━━━ Extract provided

I already have two letters of recommendation from colleagues, both of them great. My former principal is a very nice guy and I’m sure he’d write me a wondeful letter of recommendation, but he’s also kind of flaky and I wouldn’t be at all surprised if he didn’t send me a draft tomorrow. I am certain I won’t get one from him before lunch.

So I’m not sure what to do. Should I wait until his letter of recommendation, even if that almost certainly means postponing submission of my application until Monday? Or should I include him as a reference for them to call, but submit my application without his letter on Friday morning?

I do NOT have a lot of experience applying for jobs, so I was hoping some of you would advice me on how to proceed. I’m definitely burnt out on the whole process and eager to submit the application and commence Phase 2 (driving myself crazy wondering if they’ll respond) so I worry I’m being silly about my perceived need to send it early Friday. I’m getting varying answers to the question of whether two letters of recommendation is paltry in comparison to three (some say two is fine, others say I should have three–the posting itself does not specify), but that is a concern as well. I also hate the idea of waiting of my former principal, who I know takes a while to get things done.

One final note: a friend, who is also a principal at a middle school, has copies of my final resume and cover letter to read over, but I’m not sure when I might hear back from her. She read an earlier draft of my resume and gave me some suggestions (which I took) and also counseled me on what to include in my cover letter, but she hasn’t read the final drafts with her suggestions incorporated. She is a good friend and I know she will eventually read my stuff and get back to me, but she is also very busy and I wouldn’t know when to expect a response. She probably won’t get back to me until later Friday afternoon, and I doubt she’ll have specific edits for me to include. Both my parents and my husband have read my final drafts and made edits. I feel strongly about both documents and don’t expect to make significant changes based on my friend’s feedback, but I felt I should include the possibility of her final critique before soliciting your advice.

So what would you do? Send the application ASAP? Or wait for a third letter of recommendation and a possible final critique?

Thanks in advance for any advice you are willing to give!

Possibility

SCHOOL’S OUT FOR SUMMER!

WOOOO HOOOOOOOO!!!!!

━━━━━━
━━━ Data

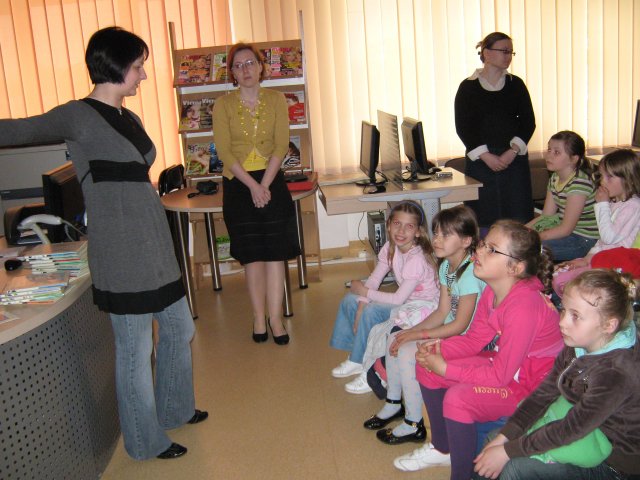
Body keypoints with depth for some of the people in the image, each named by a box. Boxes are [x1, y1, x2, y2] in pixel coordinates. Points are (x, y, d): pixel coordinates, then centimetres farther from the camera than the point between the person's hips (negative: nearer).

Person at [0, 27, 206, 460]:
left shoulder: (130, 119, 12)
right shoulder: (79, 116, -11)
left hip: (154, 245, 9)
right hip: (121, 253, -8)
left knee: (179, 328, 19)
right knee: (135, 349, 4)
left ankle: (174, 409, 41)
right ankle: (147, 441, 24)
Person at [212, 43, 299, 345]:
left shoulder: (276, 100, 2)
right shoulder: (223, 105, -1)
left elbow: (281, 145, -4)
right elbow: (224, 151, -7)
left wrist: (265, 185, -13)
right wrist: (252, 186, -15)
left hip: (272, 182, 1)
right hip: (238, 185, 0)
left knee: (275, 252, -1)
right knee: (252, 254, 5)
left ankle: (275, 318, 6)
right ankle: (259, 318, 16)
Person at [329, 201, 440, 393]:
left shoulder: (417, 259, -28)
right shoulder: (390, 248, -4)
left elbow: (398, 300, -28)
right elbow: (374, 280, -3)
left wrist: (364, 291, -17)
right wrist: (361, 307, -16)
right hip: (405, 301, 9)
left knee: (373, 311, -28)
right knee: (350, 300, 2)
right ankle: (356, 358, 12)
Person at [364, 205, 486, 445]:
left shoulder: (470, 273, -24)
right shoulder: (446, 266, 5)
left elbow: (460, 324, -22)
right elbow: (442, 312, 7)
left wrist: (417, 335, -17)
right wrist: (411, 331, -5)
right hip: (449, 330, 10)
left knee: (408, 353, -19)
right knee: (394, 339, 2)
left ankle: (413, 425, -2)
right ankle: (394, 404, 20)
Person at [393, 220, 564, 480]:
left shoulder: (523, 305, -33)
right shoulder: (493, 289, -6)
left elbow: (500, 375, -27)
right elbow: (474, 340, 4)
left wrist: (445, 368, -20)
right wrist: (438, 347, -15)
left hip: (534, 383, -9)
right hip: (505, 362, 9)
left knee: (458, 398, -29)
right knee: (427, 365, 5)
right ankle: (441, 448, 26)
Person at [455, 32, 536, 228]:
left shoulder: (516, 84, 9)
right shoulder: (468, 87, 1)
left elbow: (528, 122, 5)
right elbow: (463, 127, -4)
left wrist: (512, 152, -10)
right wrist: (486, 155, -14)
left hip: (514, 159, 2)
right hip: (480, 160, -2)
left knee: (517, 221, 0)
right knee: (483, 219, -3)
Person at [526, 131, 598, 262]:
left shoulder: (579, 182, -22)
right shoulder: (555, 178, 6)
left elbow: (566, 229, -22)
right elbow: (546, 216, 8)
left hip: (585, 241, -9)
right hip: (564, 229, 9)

━━━━━━

*Exercise A:* Reproduce the passage of the job application post from "I already have" to "him before lunch." word for word.
*Exercise B:* In the job application post, who has already read the final drafts and made edits?

*Result A:*
I already have two letters of recommendation from colleagues, both of them great. My former principal is a very nice guy and I’m sure he’d write me a wondeful letter of recommendation, but he’s also kind of flaky and I wouldn’t be at all surprised if he didn’t send me a draft tomorrow. I am certain I won’t get one from him before lunch.

*Result B:* The writer's parents and husband.